This paper describes a Real Options evaluation of a real-world farmout opportunity in case history format. The Real Options evaluation utilizes exotic options (standard barrier option and cash-or-nothing binary options) borrowed from the financial community and adapted for use in Oil and Gas economic valuations. A Delineate/FO option is constructed to address the question of whether a marginal discovery should be farmed out immediately or be delineated and then farmed out if hurdle reserves are not achieved.
The result of the evaluation is that the marginal discovery should be delineated. The option value associated with the upside reserves potential and the ability to farmout the project should the upside not be realized more than offsets the cost of the option (cost of the delineation program). Hence, delineating and maintaining the option to farmout later enhances total project value. The real options approach to valuing the project is also contrasted with a conventional DCF valuation that gives little insight on the farmout question.
Since the mid 1980's Real Options (RO) analysis has made considerable inroads in economic valuations of oil and gas projects. The RO techniques employed range from the Black and Scholes1,2 equation on the simple end of the spectrum to binomial lattice, dynamic-programming techniques on the complex end. Black and Scholes based techniques are attractive because they are easy to implement but often require an oversimplification of the problem at hand. The results often overvalue the project and are not credible due to the oversimplifications required. At the complex end of the spectrum we have binomial lattice, dynamic-programming approaches. These techniques allow one to more realistically match the real world decision making process but are complicated to implement and require specialized knowledge and expertise.
This paper presents a middle ground approach to RO valuations. Through the use of a case study based on a real project valuation, the paper illustrates a process through which one can utilize exotic real options3 to construct valuations that more accurately reflect the real world decisions commonly undertaken in the industry. The case study analyzes a farmout decision for a marginal discovery. The approach presented here is attractive because it is little more complicated than using the Black and Scholes equation. Off-the-shelf solutions to most exotic options are available in the public domain (Ref. 3).
What are exotic options? The financial community has used exotic options for years to value complex option and derivative investment vehicles. Exotic options are often closely tied to the Black and Scholes theory because they often satisfy the same partial differential equation. They differ from the Black and Scholes solution in that they satisfy different boundary conditions. Barriers are a common attribute of most exotic options. The farmout valuation utilizes two types of exotic options, a standard barrier option and a ladder option constructed from cash-or-nothing binary options. These options are discussed in more detail later in the paper.

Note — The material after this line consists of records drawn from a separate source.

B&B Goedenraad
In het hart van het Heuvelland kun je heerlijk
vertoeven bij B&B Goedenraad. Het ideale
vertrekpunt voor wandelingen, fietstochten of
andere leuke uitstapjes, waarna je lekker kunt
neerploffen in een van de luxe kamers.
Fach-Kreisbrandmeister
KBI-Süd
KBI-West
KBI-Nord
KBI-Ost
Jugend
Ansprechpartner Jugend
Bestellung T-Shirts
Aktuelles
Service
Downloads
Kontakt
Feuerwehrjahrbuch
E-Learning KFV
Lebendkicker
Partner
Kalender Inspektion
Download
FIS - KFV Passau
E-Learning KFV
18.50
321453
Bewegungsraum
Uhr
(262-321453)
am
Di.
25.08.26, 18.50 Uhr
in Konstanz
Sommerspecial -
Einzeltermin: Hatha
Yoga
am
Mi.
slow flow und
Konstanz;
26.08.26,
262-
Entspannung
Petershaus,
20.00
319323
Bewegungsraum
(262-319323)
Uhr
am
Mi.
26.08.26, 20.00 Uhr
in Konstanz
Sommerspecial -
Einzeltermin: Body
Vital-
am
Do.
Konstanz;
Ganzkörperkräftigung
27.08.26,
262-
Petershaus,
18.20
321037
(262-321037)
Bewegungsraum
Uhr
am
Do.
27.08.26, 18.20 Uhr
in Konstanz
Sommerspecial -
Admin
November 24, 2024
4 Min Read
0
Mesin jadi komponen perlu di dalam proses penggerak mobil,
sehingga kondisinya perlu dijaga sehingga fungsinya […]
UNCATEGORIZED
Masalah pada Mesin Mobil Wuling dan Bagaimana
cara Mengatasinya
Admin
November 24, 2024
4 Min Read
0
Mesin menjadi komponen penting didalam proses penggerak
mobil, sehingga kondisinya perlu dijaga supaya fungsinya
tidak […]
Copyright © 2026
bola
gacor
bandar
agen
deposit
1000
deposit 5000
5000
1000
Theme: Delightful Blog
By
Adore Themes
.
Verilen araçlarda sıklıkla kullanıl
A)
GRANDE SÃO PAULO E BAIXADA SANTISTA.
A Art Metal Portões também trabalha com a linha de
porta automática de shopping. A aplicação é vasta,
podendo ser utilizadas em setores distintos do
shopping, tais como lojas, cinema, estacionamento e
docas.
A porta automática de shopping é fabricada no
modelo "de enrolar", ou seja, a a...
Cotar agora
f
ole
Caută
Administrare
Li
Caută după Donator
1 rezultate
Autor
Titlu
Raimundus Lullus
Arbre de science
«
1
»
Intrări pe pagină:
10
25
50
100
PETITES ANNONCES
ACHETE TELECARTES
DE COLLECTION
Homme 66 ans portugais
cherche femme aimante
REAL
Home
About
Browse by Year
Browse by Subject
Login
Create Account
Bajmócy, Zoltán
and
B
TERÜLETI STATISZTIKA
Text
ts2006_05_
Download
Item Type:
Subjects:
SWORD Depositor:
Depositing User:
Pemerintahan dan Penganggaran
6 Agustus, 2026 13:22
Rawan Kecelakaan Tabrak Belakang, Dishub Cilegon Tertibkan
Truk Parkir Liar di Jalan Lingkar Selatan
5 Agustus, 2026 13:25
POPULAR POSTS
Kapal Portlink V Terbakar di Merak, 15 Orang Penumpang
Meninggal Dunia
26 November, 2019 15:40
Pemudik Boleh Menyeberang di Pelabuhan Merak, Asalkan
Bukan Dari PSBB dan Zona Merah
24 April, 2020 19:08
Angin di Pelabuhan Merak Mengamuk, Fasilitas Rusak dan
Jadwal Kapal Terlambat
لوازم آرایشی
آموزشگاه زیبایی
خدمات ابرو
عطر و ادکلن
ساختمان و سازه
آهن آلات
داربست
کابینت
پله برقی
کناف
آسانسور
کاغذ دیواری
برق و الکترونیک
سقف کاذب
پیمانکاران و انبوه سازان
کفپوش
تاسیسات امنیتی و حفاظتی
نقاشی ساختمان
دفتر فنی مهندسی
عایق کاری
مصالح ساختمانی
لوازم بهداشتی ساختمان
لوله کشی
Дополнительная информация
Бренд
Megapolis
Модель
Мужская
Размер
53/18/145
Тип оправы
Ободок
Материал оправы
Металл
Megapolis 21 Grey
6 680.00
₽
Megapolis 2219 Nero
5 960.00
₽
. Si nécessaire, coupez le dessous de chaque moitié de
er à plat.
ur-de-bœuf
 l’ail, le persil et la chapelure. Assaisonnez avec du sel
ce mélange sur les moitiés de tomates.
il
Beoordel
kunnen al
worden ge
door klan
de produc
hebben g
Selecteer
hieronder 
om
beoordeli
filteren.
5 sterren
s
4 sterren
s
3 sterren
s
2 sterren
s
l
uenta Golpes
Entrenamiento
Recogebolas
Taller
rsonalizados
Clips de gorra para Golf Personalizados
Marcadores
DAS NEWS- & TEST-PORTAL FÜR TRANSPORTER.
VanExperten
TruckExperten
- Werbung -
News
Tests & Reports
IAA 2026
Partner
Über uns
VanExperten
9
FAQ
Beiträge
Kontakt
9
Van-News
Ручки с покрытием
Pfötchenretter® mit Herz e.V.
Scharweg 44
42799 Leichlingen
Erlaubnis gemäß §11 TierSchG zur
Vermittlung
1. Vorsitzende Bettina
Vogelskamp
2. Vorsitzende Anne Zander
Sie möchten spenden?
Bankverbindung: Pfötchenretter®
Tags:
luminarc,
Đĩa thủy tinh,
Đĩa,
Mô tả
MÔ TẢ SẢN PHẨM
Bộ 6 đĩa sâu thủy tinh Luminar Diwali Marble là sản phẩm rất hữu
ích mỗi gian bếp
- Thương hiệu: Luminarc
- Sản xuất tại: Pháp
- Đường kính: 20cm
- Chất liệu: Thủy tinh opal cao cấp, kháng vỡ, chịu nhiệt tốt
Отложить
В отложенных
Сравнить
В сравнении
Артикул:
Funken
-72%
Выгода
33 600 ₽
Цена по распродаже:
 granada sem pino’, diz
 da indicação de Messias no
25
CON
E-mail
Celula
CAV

An exploratory well and two delineation wells have revealed a marginal oil field. The operator of the field is new to the area and existing oil production is adjacent to the discovered field. The expected reserves based on 3 wells are around 70 mmbo. The field is marginal with a mean NPV12 of around $3 MM. Based on internal hurdle constraints the operator requires at least 130 mmbo to proceed with development. The uncertainty associated with the reserves estimate is large and an upside case with reserves 130 mmbo is within the realm of possibility. The bulk of the uncertainty is associated with the areal extent of the reserves.